On 30 September 2016, the Supreme Court of Appeal (“SCA”) dismissed an appeal brought by SITA against Gijima regarding the validity of an Agreement (Agreement) entered into between SITA and Gijima. Leading up to this judgment by the SCA are the following:
● Gijima instituted a claim against SITA for monies that it had been short paid in regard to services rendered by Gijima to SITA under the Agreement.
● The matter went to arbitration and in its plea, SITA raised as a defence that a proper procurement process had not been followed and that accordingly Section 217 of the Constitution had not been complied with. Accordingly the Agreement was to be declared void. The issue of whether or not the Arbitrator had jurisdiction to decide on the validity of the Agreement was argued and the arbitrator found that only a court could decide on the validity or otherwise.
●As a result, SITA brought an application to the High Court (North Gauteng) to set aside the Agreement on the grounds that it was constitutionally invalid. This matter was argued on 19 November 2014 and the Court ruled in Gijima’s favour, dismissing the application together with the costs of two counsel.
● SITA subsequently applied for leave to appeal against the judgment, which was granted on 22 June 2015.
● The matter was enrolled for argument before the Supreme Court of Appeal in Bloemfontein on 30 August 2016. The central issue of debate was whether the contract between SITA and Gijima fell within the definition of administrative action as contemplated in the Promotion of Administrative Justice Act 3 of 2000 (“PAJA”) and consequently whether SITA was obliged to comply with PAJA in seeking to set aside the Agreement.
● In summary, the SCA found that PAJA applies when an organ of state seeks to set aside its administrative actions.

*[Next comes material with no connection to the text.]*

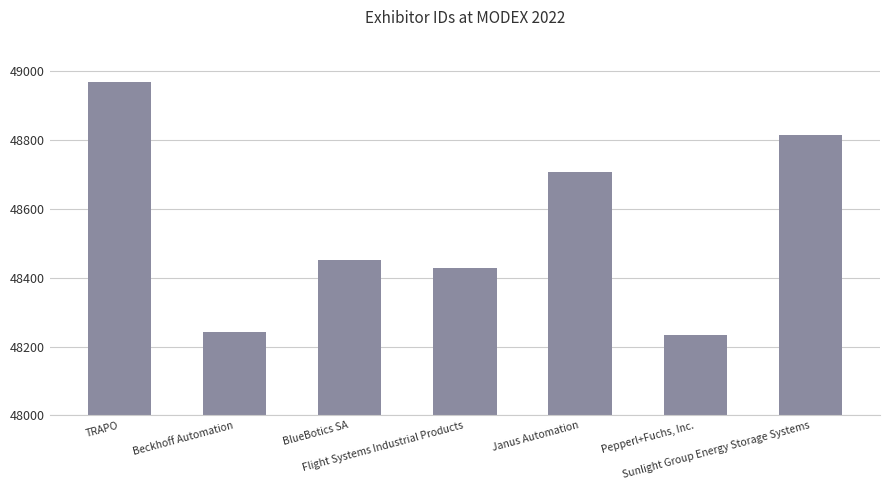

Between Flight Systems Industrial Products and Pepperl+Fuchs, Inc., which is larger?

Flight Systems Industrial Products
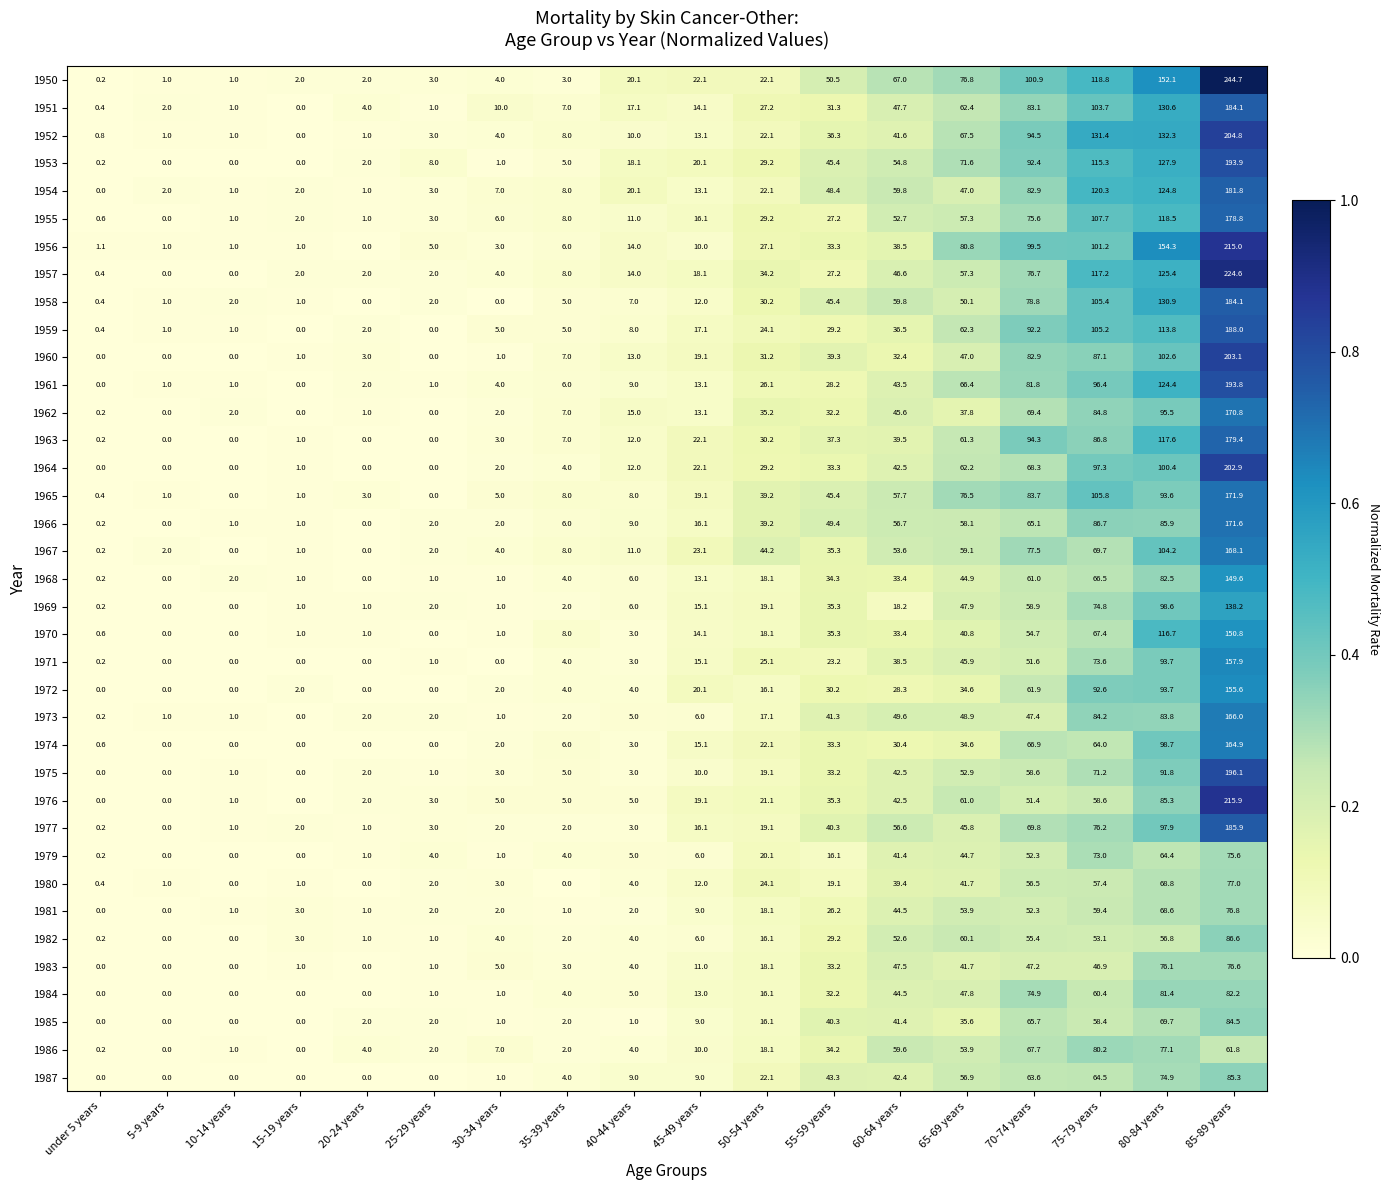

How many categories are shown in the chart?

18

When PAJA does apply, litigants are not entitled to bypass its provisions and rely directly on the constitutional principles of legality. It was further found that even if this case was approached as a legality review, SITA had failed to place facts before the court to overcome the hurdle of the unreasonable delay in commencing proceedings against Gijima.

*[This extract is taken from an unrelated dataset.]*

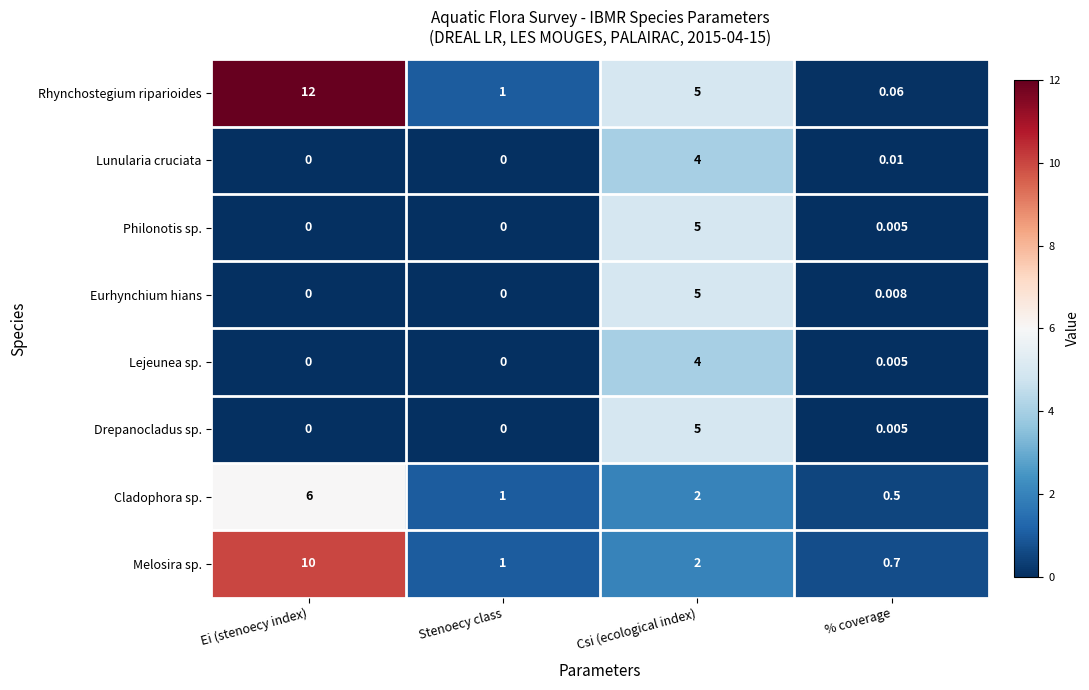

Which series has the largest range (max minus min)?

Rhynchostegium riparioides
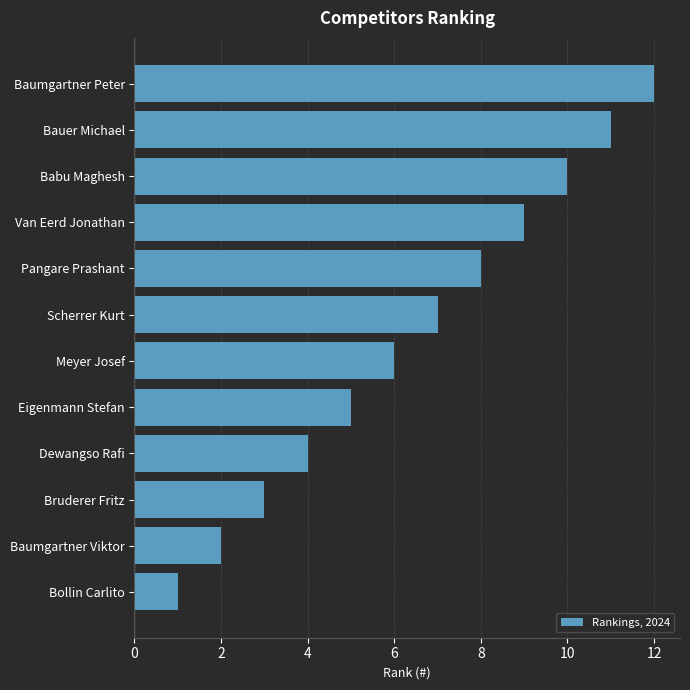

True or false: the data shows 3 at Van Eerd Jonathan.

False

● The SCA found in Gijima’s favour.
Gijima is relieved that the issue of the validity of the Agreement, has been resolved in its favour by the Supreme Court of Appeal. Gijima feels it is unfortunate and regrets that SITA, at the time, decided to litigate against Gijima when we were victims of SITA’s processes. For a few years, because of this unfortunate legal matter, Gijima suffered prejudice as many in the media wrote unfounded allegations of unlawful tender award to Gijima. We fully realise that the matter will now be returned to arbitration for final resolution, but we are hopeful that SITA and Gijima can find a way of closing this chapter of litigation to both parties’ satisfaction, within the foreseeable future.
Gijima has a long standing relationship with SITA as one of the founder service providers to SITA and we look forward to continue working closely with SITA’s new management in delivering quality services to SITA and its clients.